[Task list]:
1) Rewrite the post about moving forward, everything from "both now and" down to "it's life right?", using "extrovert" in place of "introvert".
2) Which book does the post about moving forward recommend?

[Text provided]:
◆ ◆ ◆ ◆ ◆ ◆ ◆
I'm really happy people are contributing...

 

what I'm finding:

 

having a plan is key: (as cl76 mentioned)

''those who fail to plan, plan to fail''

(hey while I hate these glib sounding phrases

this one does stand out..especially when I'm needing

to move forward)....I not only have to PLAN activities

but to STICK TO THEM and take more chances.

 

--having a more supportive network will be key for me:

i ....this is an area that is KEYYYYYY for my moving ahead and building more emotional resilency too in times of stress (and not overinvesting in one person).

 

--being able to ''walk the walk''

This is HUGE for me: getting out there and not 'talking the talk'...just

getting going meeting new people/getting out of the house...despite

being very affable and such this area is critical for my own growth

both now and into the future (anyone relate?)...soooo easy to sit

on my touche at home and NOT go out try new things meet new people

but I must engage more....not that i'm an introvert either...just thinking

of having to ''break into a social circle's hierarchy'' makes me roll my eyes

but hey it's life right?

 

--reexaming my thinking: lots of people here (me included!) when down

need to pay better attention to our sometimes emotionally based faulty thinking ie, ''overgeneralization'' or ''crystal ball reading

or ''all or nothing'' or ''catastrophization'' ''emotional reasoning'' etc

(just some of the terms used in CBT...see a good book Feeling Good: somewhat dated as it only goes into cognitive but field has moved ahead to also including cognitive and behavioural in its model)...anyway...these sorts of reality reorienters help you to better examine your thinking: ie sure your ex might never be replaceable but so what?
◆ ◆ ◆ ◆ ◆ ◆ ◆
[Entries supplied]:
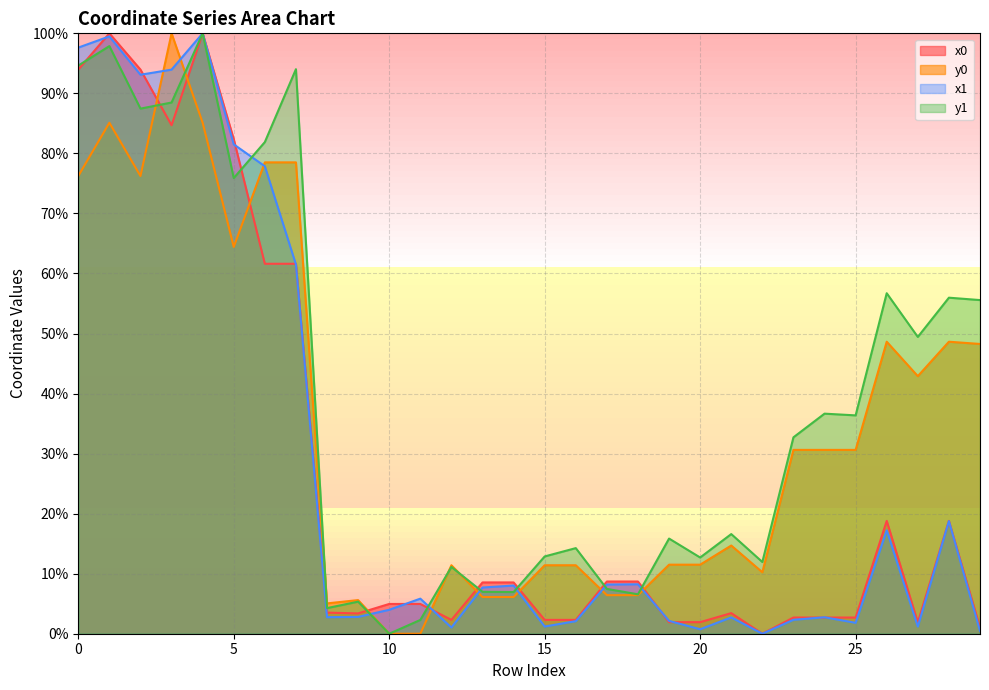

Reading left to right, transcribe all the data shown in this chart.

x0: 0=94.0	1=100.0	2=94.0	3=84.7	4=100.0	5=82.4	6=61.6	7=61.6	8=3.5	9=3.4	10=5.0	11=5.0	12=2.3	13=8.5	14=8.5	15=2.3	16=2.3	17=8.7	18=8.7	19=1.9	20=1.9	21=3.4	22=0.0	23=2.7	24=2.7	25=2.7	26=18.8	27=1.9	28=18.8	29=1.0
y0: 0=76.2	1=85.1	2=76.2	3=100.0	4=85.1	5=64.4	6=78.5	7=78.5	8=5.1	9=5.6	10=0.0	11=0.0	12=11.4	13=6.1	14=6.1	15=11.4	16=11.4	17=6.4	18=6.4	19=11.5	20=11.5	21=14.7	22=10.2	23=30.6	24=30.6	25=30.6	26=48.6	27=42.9	28=48.6	29=48.3
x1: 0=97.6	1=99.5	2=93.1	3=94.0	4=100.0	5=81.5	6=77.9	7=61.5	8=2.8	9=2.8	10=4.0	11=5.8	12=1.0	13=7.7	14=8.0	15=1.2	16=2.1	17=8.2	18=8.2	19=2.1	20=0.7	21=2.7	22=0.0	23=2.3	24=2.7	25=1.8	26=17.2	27=1.2	28=18.8	29=0.5
y1: 0=94.6	1=97.9	2=87.5	3=88.5	4=100.0	5=75.9	6=81.9	7=94.0	8=4.3	9=5.3	10=0.0	11=2.3	12=11.1	13=7.0	14=6.9	15=12.9	16=14.3	17=7.5	18=6.6	19=15.8	20=12.7	21=16.6	22=11.9	23=32.7	24=36.7	25=36.4	26=56.7	27=49.4	28=56.0	29=55.6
◆ ◆ ◆ ◆ ◆ ◆ ◆
[Answers to this exercise]:
1)
both now and into the future (anyone relate?)...soooo easy to sit

on my touche at home and NOT go out try new things meet new people

but I must engage more....not that i'm an extrovert either...just thinking

of having to ''break into a social circle's hierarchy'' makes me roll my eyes

but hey it's life right?

2) Feeling Good